La cucina non è figlia delle stelle
Negli ultimi mesi è tornata alla ribalta la querelle:fine dining(meglio locali stellati o anche osti alla ricerca di un posto nella rossa) versustrattoria.Un dibattito, posto male, di contrapposizione, non si tratta di un incontro di calcio, bensì di due mondi con filosofie diverse, posizionamenti differenti, aspettative divergenti. Ciò non toglie che abbiano però un obiettivo comune, quale il successo per continuare ad esercitare l’attività.

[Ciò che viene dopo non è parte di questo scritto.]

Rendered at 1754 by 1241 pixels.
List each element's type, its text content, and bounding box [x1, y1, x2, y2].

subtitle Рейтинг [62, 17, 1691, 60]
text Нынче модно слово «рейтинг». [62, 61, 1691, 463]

Il ritorno all’attenzione sulla polemica, lo ha provocato la restituzione della stella Michelin del ristorante Giglio di Lucca: ponendo un dubbio se convenisse o meno il riconoscimento della guida francese, che assegna e toglie a suo piacimento, senza avere o meno, il consenso del ristoratore, salvo che un locale si astenga dall’inviare il modulo alla guida per venire giudicato.

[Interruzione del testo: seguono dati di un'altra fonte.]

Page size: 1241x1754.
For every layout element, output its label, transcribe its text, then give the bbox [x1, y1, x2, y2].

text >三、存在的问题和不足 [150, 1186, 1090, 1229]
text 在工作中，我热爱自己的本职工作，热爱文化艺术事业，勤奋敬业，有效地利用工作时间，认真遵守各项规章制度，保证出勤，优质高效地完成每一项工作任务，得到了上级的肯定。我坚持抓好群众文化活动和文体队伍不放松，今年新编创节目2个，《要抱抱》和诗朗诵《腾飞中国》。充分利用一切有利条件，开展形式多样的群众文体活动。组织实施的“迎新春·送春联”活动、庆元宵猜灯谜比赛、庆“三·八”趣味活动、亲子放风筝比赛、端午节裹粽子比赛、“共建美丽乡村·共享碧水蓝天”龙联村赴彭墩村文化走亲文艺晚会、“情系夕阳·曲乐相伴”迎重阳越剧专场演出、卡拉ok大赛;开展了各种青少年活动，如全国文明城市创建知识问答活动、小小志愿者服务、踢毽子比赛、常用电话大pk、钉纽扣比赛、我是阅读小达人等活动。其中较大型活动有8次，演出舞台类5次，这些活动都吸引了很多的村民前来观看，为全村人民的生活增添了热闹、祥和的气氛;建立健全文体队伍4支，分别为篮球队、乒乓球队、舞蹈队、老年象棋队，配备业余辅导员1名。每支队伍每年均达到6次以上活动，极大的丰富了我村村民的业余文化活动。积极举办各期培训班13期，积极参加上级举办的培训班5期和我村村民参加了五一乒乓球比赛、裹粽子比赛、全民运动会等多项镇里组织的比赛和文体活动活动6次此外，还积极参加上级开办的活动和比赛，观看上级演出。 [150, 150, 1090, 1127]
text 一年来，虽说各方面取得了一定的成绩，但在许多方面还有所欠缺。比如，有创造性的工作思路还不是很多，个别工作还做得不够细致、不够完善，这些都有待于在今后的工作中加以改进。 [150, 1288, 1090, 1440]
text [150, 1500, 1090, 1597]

I tre soci del Giglio (Benedetto Rullo, Lorenzo Stefanini e Stefano Terigi) hanno così giustificato il loro gesto (che vorrei ricordare in Francia ha avuto precedenti di chef molto più famosi): «la nostra scelta può essere travisata, vogliamo recuperare il vero spirito della ristorazione. Facciamo un passo indietro per farne due avanti in futuro. Vogliamo riavvicinarsi alla gente e ritrovare la nostra identità. Puntiamo ad accoglienza, autenticità e soprattutto libertà di espressione».

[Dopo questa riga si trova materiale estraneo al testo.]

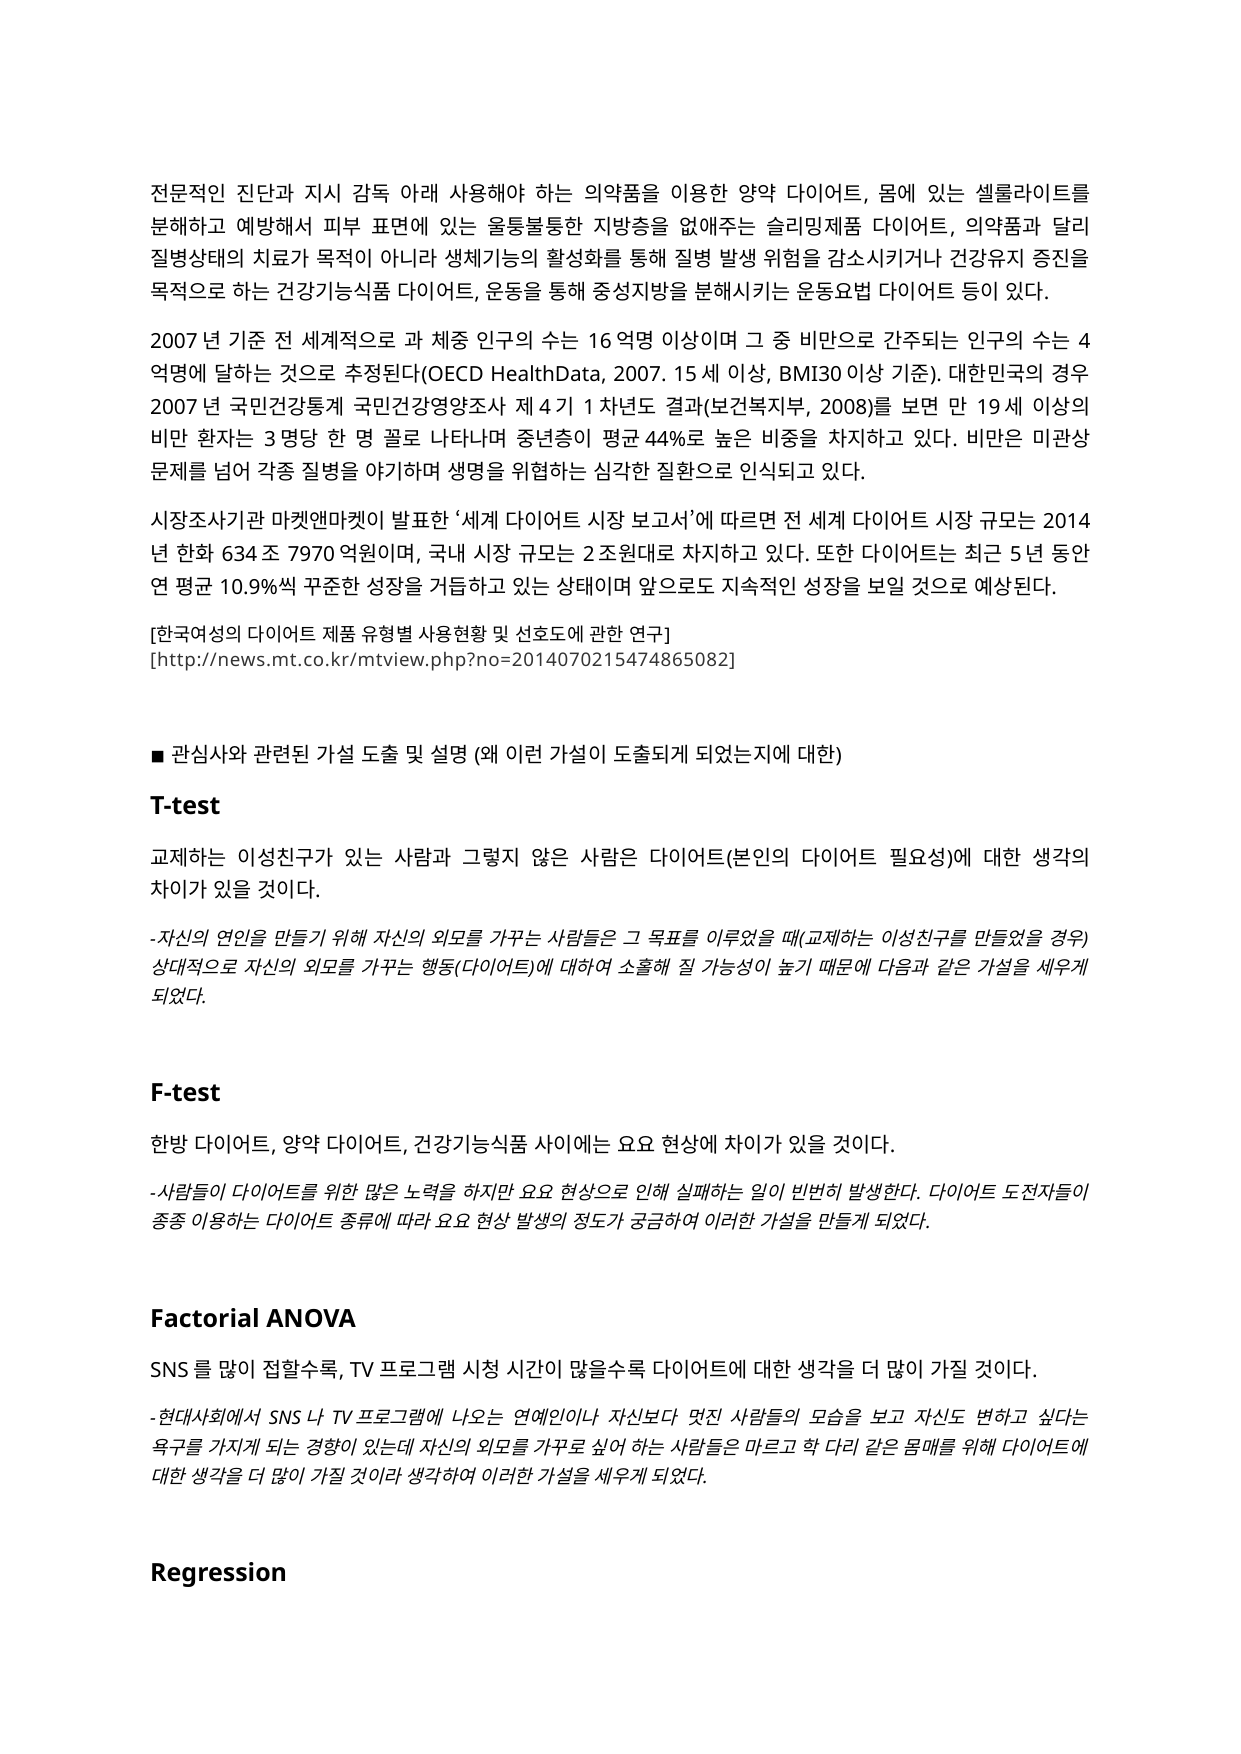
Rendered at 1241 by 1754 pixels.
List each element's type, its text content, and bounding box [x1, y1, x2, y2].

text Factorial ANOVA [150, 1300, 1090, 1334]
text T-test [150, 788, 1090, 822]
text Regression [150, 1555, 1090, 1589]
text -현대사회에서 SNS나 TV프로그램에 나오는 연예인이나 자신보다 멋진 사람들의 모습을 보고 자신도 변하고 싶다는 욕구를 가지게 되는 경향이 있는데 자신의 외모를 가꾸로 싶어 하는 사람들은 마르고 학 다리 같은 몸매를 위해 다이어트에 대한 생각을 더 많이 가질 것이라 생각하여 이러한 가설을 세우게 되었다. [150, 1403, 1090, 1489]
text ◾ 관심사와 관련된 가설 도출 및 설명 (왜 이런 가설이 도출되게 되었는지에 대한) [150, 738, 1090, 768]
text SNS를 많이 접할수록, TV 프로그램 시청 시간이 많을수록 다이어트에 대한 생각을 더 많이 가질 것이다. [150, 1354, 1090, 1384]
text F-test [150, 1075, 1090, 1109]
text 시장조사기관 마켓앤마켓이 발표한 ‘세계 다이어트 시장 보고서’에 따르면 전 세계 다이어트 시장 규모는 2014년 한화 634조 7970억원이며, 국내 시장 규모는 2조원대로 차지하고 있다. 또한 다이어트는 최근 5년 동안 연 평균 10.9%씩 꾸준한 성장을 거듭하고 있는 상태이며 앞으로도 지속적인 성장을 보일 것으로 예상된다. [150, 505, 1090, 601]
text -사람들이 다이어트를 위한 많은 노력을 하지만 요요 현상으로 인해 실패하는 일이 빈번히 발생한다. 다이어트 도전자들이 종종 이용하는 다이어트 종류에 따라 요요 현상 발생의 정도가 궁금하여 이러한 가설을 만들게 되었다. [150, 1178, 1090, 1234]
text 교제하는 이성친구가 있는 사람과 그렇지 않은 사람은 다이어트(본인의 다이어트 필요성)에 대한 생각의 차이가 있을 것이다. [150, 841, 1090, 904]
text [http://news.mt.co.kr/mtview.php?no=2014070215474865082] [150, 647, 1090, 672]
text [150, 177, 1090, 306]
text 한방 다이어트, 양약 다이어트, 건강기능식품 사이에는 요요 현상에 차이가 있을 것이다. [150, 1128, 1090, 1159]
text -자신의 연인을 만들기 위해 자신의 외모를 가꾸는 사람들은 그 목표를 이루었을 때(교제하는 이성친구를 만들었을 경우) 상대적으로 자신의 외모를 가꾸는 행동(다이어트)에 대하여 소홀해 질 가능성이 높기 때문에 다음과 같은 가설을 세우게 되었다. [150, 923, 1090, 1009]
text [한국여성의 다이어트 제품 유형별 사용현황 및 선호도에 관한 연구] [150, 619, 1090, 647]
text 2007년 기준 전 세계적으로 과 체중 인구의 수는 16억명 이상이며 그 중 비만으로 간주되는 인구의 수는 4억명에 달하는 것으로 추정된다(OECD HealthData, 2007. 15세 이상, BMI30이상 기준). 대한민국의 경우 2007년 국민건강통계 국민건강영양조사 제4기 1차년도 결과(보건복지부, 2008)를 보면 만 19세 이상의 비만 환자는 3명당 한 명 꼴로 나타나며 중년층이 평균44%로 높은 비중을 차지하고 있다. 비만은 미관상 문제를 넘어 각종 질병을 야기하며 생명을 위협하는 심각한 질환으로 인식되고 있다. [150, 324, 1090, 486]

Questa analisi indica, in modo chiaro, come l’appartenenza alla Michelin ponga una gabbia di comportamenti che, anche un frequentatore seriale di ristoranti, può riscontrare, a cominciare da una perdita di identità di molti cuochi, in larga parte giovani, che seguono stili di cucina altrui, perdendo così «libertà di espressione».
Non solo, per inseguire appunto modelli stellati, ricorrono a materie prime di lusso ed esotiche, mise en place forzate, piatti scopiazzati da chef famosi, che non appartengono alla loro cultura, così come riti per loro inusuali.